▶ [EXERCISE AIM]: Provide only the number of lines in the following data that contain "none".

▶ [INFORMATION SUPPLIED]:
-- Opening Marker --

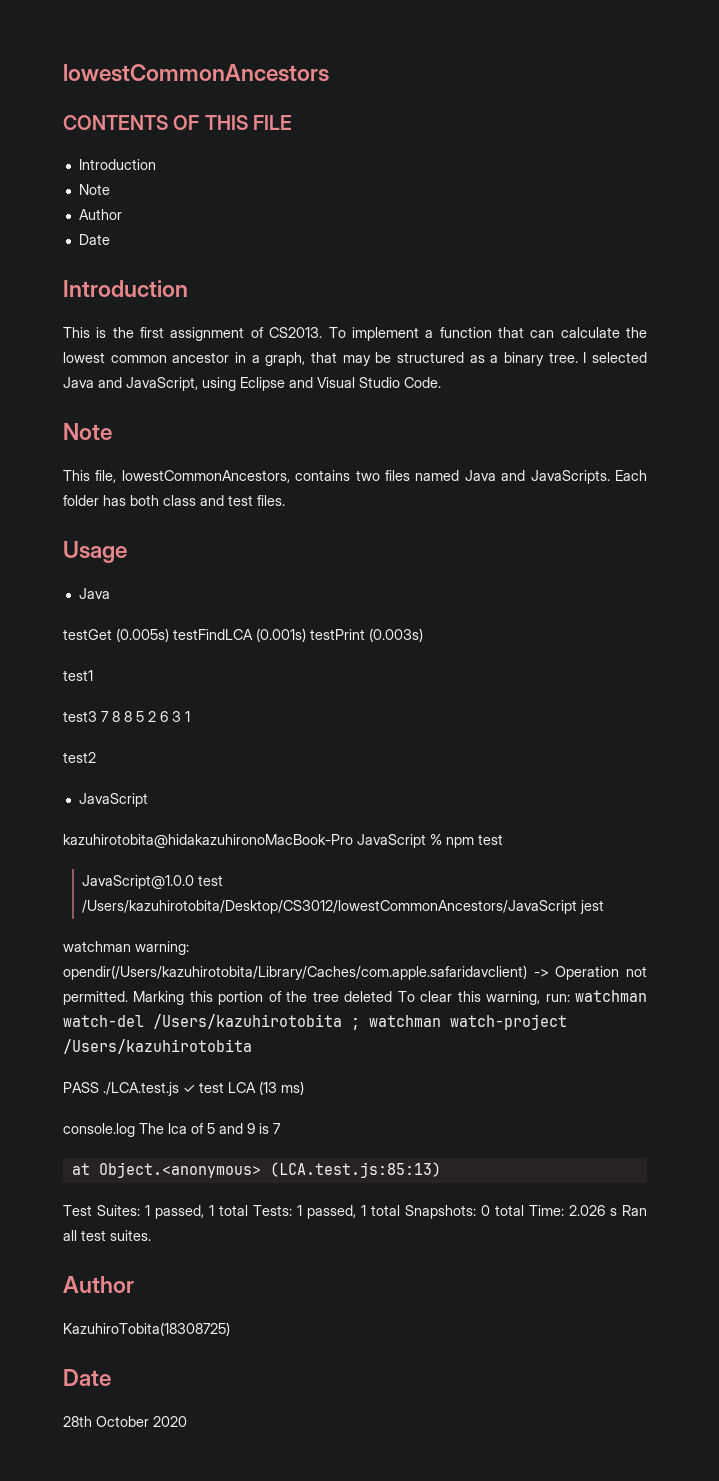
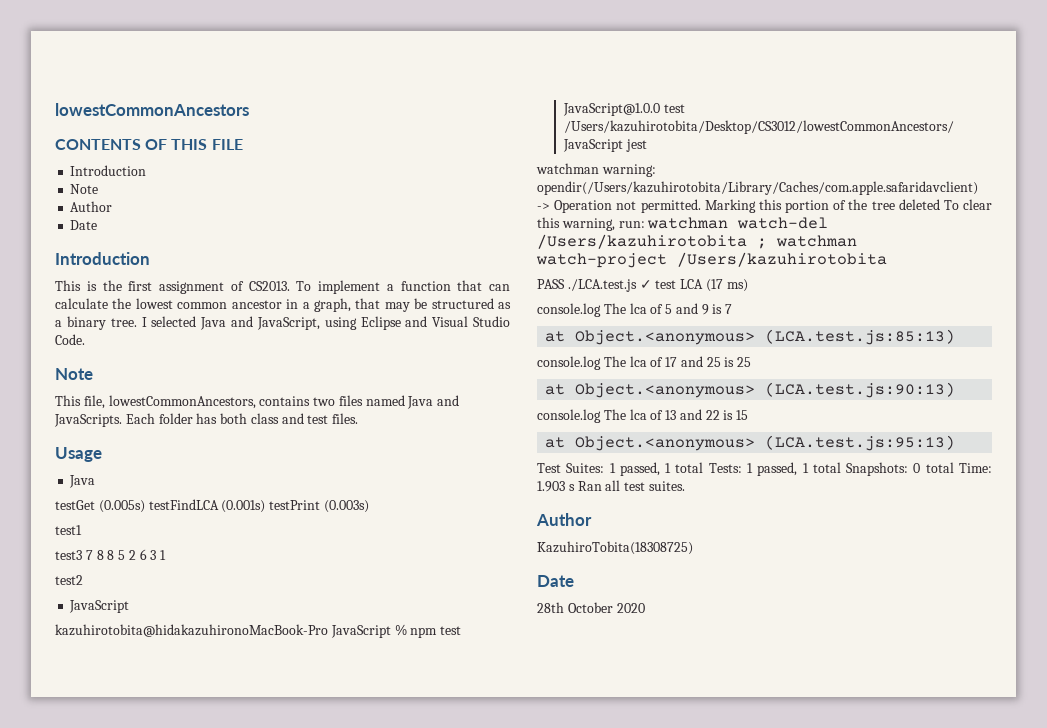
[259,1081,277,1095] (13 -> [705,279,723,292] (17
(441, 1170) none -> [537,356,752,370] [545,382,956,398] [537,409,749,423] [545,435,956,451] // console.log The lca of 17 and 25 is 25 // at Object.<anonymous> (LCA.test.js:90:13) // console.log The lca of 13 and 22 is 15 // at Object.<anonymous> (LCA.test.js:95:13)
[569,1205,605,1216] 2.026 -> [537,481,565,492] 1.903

-- Closing Marker --
-- Opening Marker --

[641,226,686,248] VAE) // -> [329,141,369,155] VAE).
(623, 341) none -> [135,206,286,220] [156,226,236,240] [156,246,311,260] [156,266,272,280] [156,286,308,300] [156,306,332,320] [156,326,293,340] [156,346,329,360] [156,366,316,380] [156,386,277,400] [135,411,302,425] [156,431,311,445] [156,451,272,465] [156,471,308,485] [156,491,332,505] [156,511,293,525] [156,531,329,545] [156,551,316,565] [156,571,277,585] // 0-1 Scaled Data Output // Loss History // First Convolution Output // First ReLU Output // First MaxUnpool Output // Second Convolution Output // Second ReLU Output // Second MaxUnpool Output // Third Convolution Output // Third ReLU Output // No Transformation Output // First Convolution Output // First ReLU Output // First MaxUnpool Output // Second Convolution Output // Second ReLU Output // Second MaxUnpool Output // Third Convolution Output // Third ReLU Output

-- Closing Marker --
-- Opening Marker --

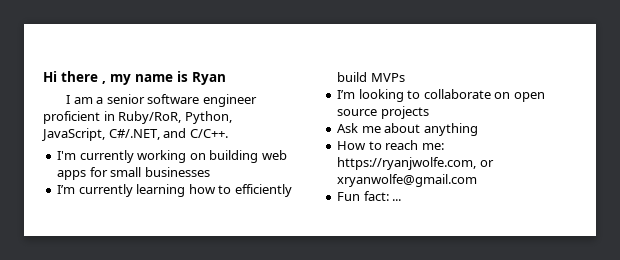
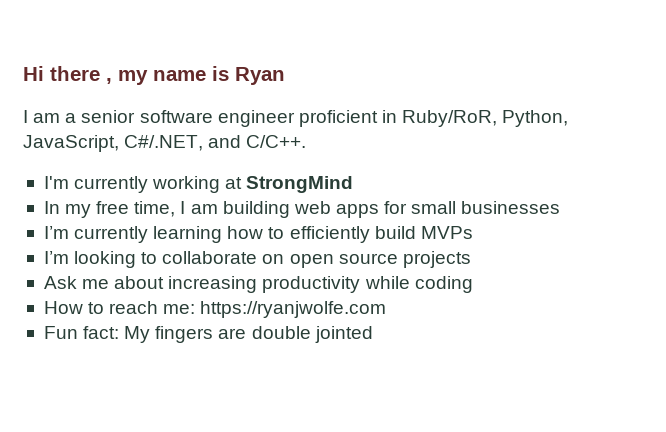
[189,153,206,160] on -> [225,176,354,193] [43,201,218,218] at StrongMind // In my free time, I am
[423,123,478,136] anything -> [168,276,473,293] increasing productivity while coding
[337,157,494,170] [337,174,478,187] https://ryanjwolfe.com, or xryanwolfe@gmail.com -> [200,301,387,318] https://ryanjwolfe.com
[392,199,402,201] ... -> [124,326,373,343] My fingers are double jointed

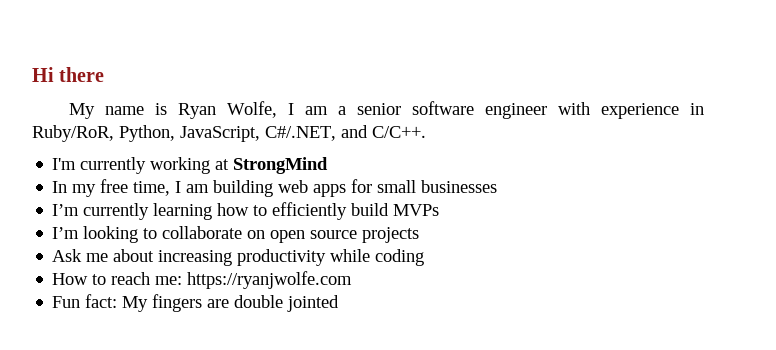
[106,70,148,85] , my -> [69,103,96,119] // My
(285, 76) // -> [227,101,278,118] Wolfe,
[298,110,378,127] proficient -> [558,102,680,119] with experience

-- Closing Marker --

▶ [YOUR RESPONSE]: 2